Seven years of mornings just like this one. In the past she would have said, "Shit, sorry, I'm such a klutz." You would have kissed her forehead, crouched down with the dustpan and said, "Baby, I got it, sit down." And later that night in bed, it would have been a small joke between you both.
She would have said, "Remember the mug this morning? I was actually thinking about you when you slipped on that yogurt seal and fell."
"It was raining, Jimin-ah. I slipped. But it's okay! I can make you another one that isn't lopsided. I don't want to brag, but I'm somewhat of a professional ceramist myself now," you would have laughed.
But now it's just quiet.
She is thinking: Say something. Anything. Say it was your favorite. Say you'll fix it, glue it up, good as new. Or say it's just a mug. The pottery studio comes back to her. The woman behind the counter laughing at how badly you were both doing it. She remembers your hands at her wrist, taking off her bracelet and her Cartier watch before she sat down. You did it without asking. Honestly, she remembers that more than the mug. She used to be able to read your emotions on your face because you wore them on your sleeve. Now reading you is like analyzing art at the Louvre.
You are thinking: Go to her. But you stay in the chair like you just finished a ten-hour shift. All you have to do is cross the kitchen and put your arms around her from behind and press your face into her hair the way you used to. But your hands stay around your mug. You don't move.

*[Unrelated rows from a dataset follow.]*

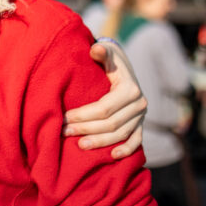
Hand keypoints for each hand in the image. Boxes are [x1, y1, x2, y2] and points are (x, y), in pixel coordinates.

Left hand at [63, 41, 146, 158]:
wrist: (122, 65)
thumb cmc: (108, 58)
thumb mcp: (106, 51)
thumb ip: (101, 52)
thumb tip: (96, 49)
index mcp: (130, 88)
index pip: (104, 108)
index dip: (83, 115)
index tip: (64, 118)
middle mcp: (139, 104)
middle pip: (111, 124)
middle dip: (86, 129)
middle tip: (64, 132)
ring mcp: (142, 116)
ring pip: (121, 134)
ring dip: (100, 142)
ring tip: (79, 145)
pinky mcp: (141, 124)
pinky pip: (136, 140)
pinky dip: (126, 150)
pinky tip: (112, 156)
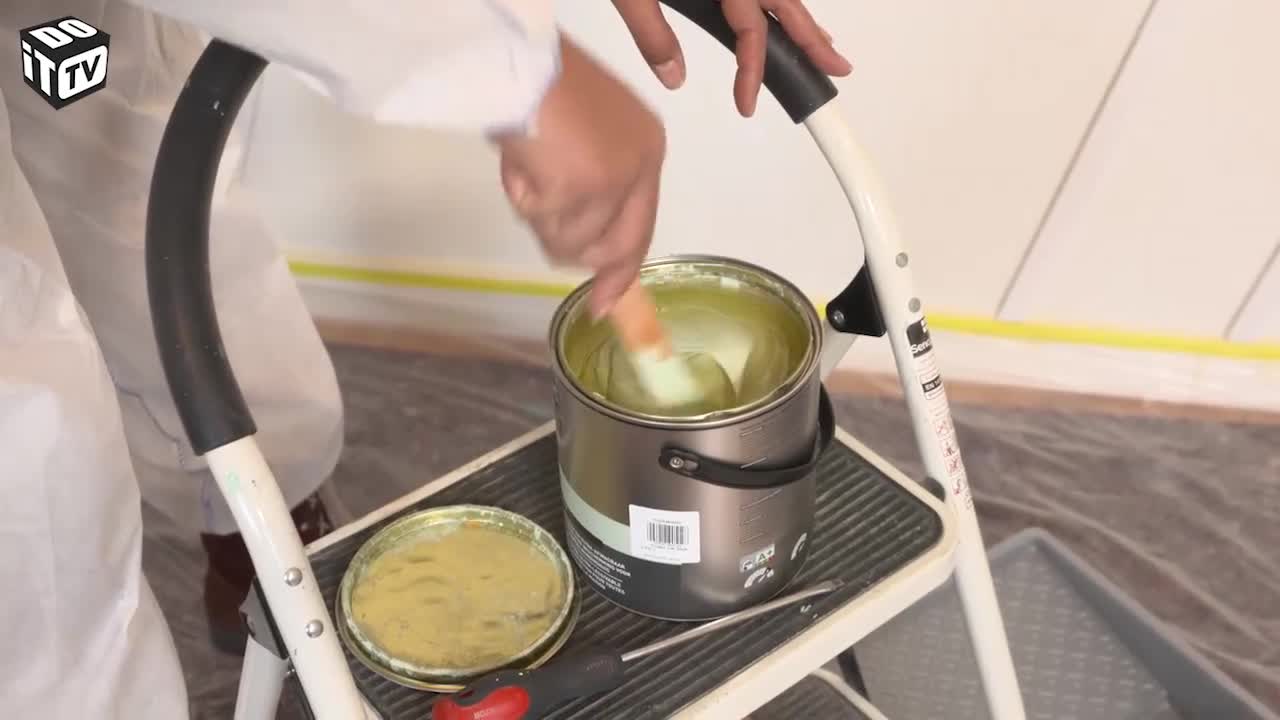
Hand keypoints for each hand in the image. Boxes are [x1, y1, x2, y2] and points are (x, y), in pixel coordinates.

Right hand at [494, 36, 665, 318]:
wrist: (517, 62)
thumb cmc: (540, 87)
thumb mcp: (585, 136)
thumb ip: (593, 183)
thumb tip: (580, 244)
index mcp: (648, 150)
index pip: (641, 228)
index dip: (621, 271)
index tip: (605, 304)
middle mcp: (640, 168)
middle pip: (611, 247)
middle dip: (573, 247)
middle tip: (545, 222)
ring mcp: (613, 180)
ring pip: (571, 241)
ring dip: (539, 216)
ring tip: (527, 169)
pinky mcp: (581, 188)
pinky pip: (544, 224)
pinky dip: (522, 199)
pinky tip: (519, 163)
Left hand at [613, 0, 851, 116]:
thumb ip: (651, 33)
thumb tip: (673, 76)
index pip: (751, 30)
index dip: (754, 70)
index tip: (747, 103)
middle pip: (784, 4)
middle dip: (811, 39)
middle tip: (836, 69)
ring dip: (796, 17)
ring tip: (818, 42)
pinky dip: (772, 0)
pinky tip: (775, 11)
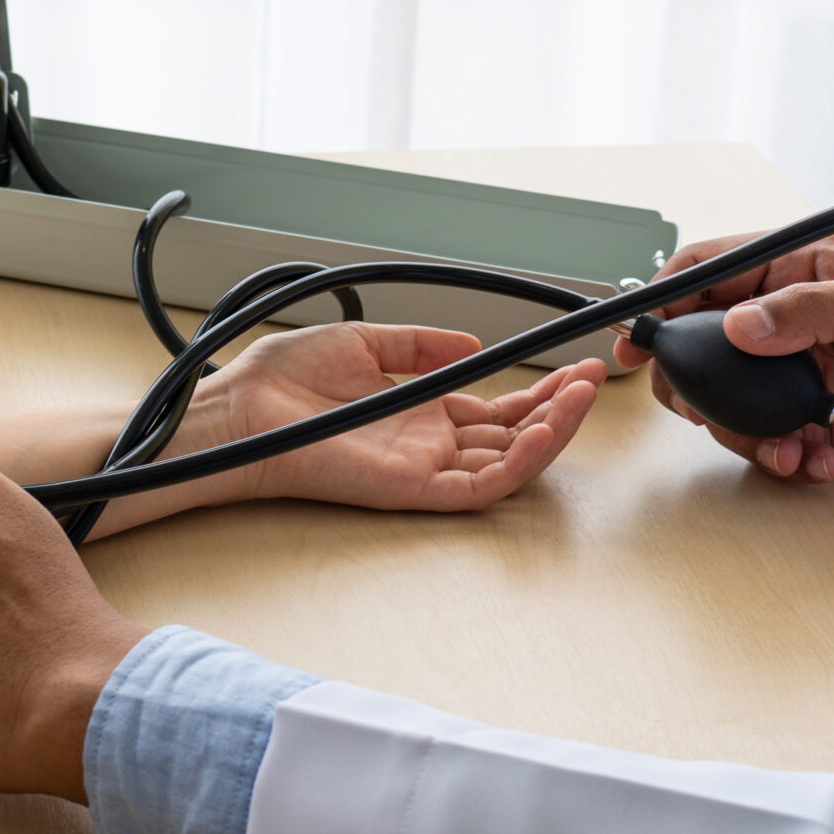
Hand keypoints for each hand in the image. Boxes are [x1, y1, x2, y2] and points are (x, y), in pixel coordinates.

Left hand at [194, 322, 604, 509]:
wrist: (240, 410)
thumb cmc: (279, 383)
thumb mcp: (362, 343)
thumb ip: (418, 345)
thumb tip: (471, 344)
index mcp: (417, 413)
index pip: (494, 410)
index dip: (538, 392)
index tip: (573, 367)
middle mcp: (426, 445)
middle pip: (510, 436)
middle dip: (558, 409)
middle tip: (593, 378)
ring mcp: (421, 470)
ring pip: (505, 463)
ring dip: (549, 433)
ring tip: (581, 400)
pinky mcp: (409, 490)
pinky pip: (476, 487)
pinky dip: (514, 464)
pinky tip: (541, 434)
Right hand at [611, 230, 833, 482]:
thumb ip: (812, 311)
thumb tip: (741, 324)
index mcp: (806, 269)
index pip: (711, 269)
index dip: (665, 298)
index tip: (639, 334)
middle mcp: (794, 319)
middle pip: (702, 341)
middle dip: (694, 382)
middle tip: (703, 409)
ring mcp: (800, 371)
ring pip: (727, 399)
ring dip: (743, 431)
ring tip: (787, 444)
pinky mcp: (813, 419)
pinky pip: (766, 439)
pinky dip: (780, 457)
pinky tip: (816, 460)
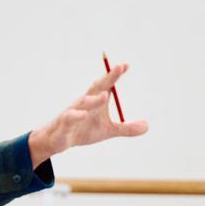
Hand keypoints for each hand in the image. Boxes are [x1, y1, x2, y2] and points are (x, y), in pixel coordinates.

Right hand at [28, 63, 147, 167]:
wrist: (57, 140)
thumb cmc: (82, 130)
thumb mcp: (107, 131)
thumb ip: (125, 128)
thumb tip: (147, 126)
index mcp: (95, 101)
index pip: (106, 85)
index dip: (115, 76)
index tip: (126, 65)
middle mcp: (84, 102)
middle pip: (96, 88)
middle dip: (108, 78)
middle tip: (119, 68)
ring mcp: (73, 112)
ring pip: (83, 103)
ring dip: (94, 100)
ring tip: (105, 96)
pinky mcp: (64, 124)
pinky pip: (69, 118)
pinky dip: (75, 117)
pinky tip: (82, 115)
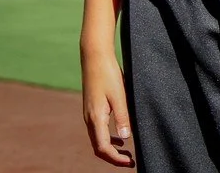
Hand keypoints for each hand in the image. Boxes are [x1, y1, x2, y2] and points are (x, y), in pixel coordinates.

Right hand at [81, 46, 132, 166]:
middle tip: (130, 162)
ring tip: (127, 153)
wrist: (94, 57)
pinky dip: (108, 139)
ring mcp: (89, 115)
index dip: (116, 159)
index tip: (130, 163)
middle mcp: (89, 119)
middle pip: (99, 148)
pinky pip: (99, 131)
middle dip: (113, 158)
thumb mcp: (119, 95)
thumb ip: (123, 116)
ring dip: (111, 149)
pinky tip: (120, 137)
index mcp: (95, 118)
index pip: (103, 148)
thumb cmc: (108, 74)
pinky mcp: (92, 109)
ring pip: (98, 140)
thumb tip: (126, 138)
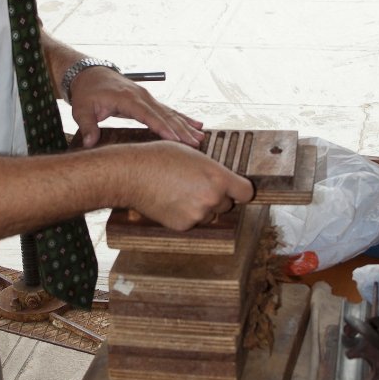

The only thing that comes out of your mouth is
"Karina, are you okay?"
It comes out flat. Just her name, and a question you didn’t mean to ask. You hadn't called her that in seven years.
You watch her inhale slowly. Her shoulders drop. She closes her eyes.
You used to only call her Jimin. You found out because after sex one night she had firmly told you, "I hate being called Karina by my friends and family. Everyone calls me Karina. You don't have to."
You don't remember when you started calling her Karina, but you shouldn't have done it this morning.
She opens her eyes and crouches down to the tile.
"I've got it," she says. "Go, you'll be late."
She picks up a shard from near her foot. The edge presses into her fingertip.
"Are you sure?"
"Yeah."
You stand there for another second. She can feel you just standing there, but she does not look up. Instead she picks up the largest piece of the mug, the one with the lopsided handle still attached, holds it in her palm, and waits.
You set your mug down on the counter, pick up your bag, and head for the door. The uninsulated wall leaks a ding from the elevator. Two seconds later it swallows the sound of you leaving. The kettle is still on. The water is still boiling. She does not get up to turn it off.
She stays on the floor for a long time after you are gone, holding the lopsided handle. She does not cry, because there is nothing to cry about.
It's only a mug.
She was the one who dropped it anyway.